Scope, Cost, Time – Choose one. But not that one.
Data Quality is a project constraint
Many of you will be familiar with the Project Management Triangle which dictates that you vary two of Scope, Cost or Time to fix the other. The end result being that in the middle, Quality gets affected. For most Data & AI projects I have found cost and time tend to be least negotiable, so scope gets restricted. Yet, somehow Time and Cost get blown out anyway.
Whilst Data & AI is hardly unique in terms of cost and schedule overruns, there is one key driver which is neglected by traditional methods. Leaning once again on Larissa Moss’s Extreme Scoping approach, she calls out the reason. It’s because in a Data & AI project, Quality – specifically Data Quality – is also fixed. The data must be complete and the data must be accurate for it to be usable – and there is no room for negotiation on this. Given that the data effort consumes around 80% of a Data & AI projects budget, this becomes a significant concern.
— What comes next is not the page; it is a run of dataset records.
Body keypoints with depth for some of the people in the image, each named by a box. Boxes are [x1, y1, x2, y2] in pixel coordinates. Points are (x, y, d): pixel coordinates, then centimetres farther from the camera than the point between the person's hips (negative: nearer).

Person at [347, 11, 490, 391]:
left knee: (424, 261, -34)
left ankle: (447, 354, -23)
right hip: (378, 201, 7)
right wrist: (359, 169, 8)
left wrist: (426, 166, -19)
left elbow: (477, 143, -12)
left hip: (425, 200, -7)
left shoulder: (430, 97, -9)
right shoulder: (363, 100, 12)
How do we manage Data Quality as a constraint?
We have to get the business to accept that the traditional levers can’t be pulled in the way they are used to and that requires end user education. The business needs to be made aware that it is a fixed constraint – one that they are imposing, albeit implicitly. The business has to accept that if Quality is not a variable, then the three traditional “pick two to play with” becomes “prepare to vary all of them”. Larissa Moss refers to this as an “Information Age Mental Model” which prioritises quality of output above all else.
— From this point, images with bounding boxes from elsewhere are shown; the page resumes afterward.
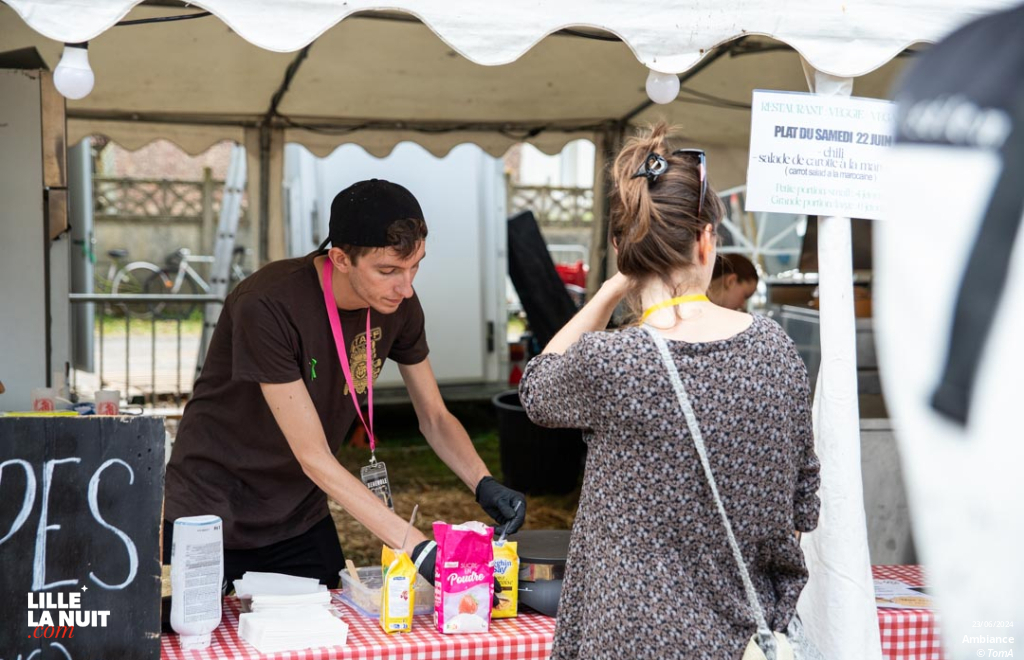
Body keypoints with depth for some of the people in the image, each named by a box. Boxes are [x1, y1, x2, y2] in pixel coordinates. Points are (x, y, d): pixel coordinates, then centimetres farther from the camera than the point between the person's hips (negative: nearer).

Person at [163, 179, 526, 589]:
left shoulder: (398, 304, -10)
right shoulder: (267, 306, -29)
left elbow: (434, 417, 2)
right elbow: (313, 457, -29)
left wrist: (483, 483, -18)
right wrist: (418, 549, -35)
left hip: (301, 520, 5)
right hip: (212, 518, -5)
Here is where strong leadership and clear communication comes into play. Ultimately if one business demands a certain piece of information the Data & AI project team will have to be clear to them that to obtain that piece of data to the quality which is mandated, they must be prepared to bear the costs of doing so, including the cost of bringing it up to a standard that means it is enterprise grade and reusable, so that it integrates with the whole solution for both past and future components of the system. This of course does not mean that an infinite budget is opened up to deal with each data item. Some data may not be worth the cost of acquisition. What it does mean is that the discussion about the costs can be more honest, and the consumer can be more aware of the drivers for the issues that will arise from trying to obtain their data.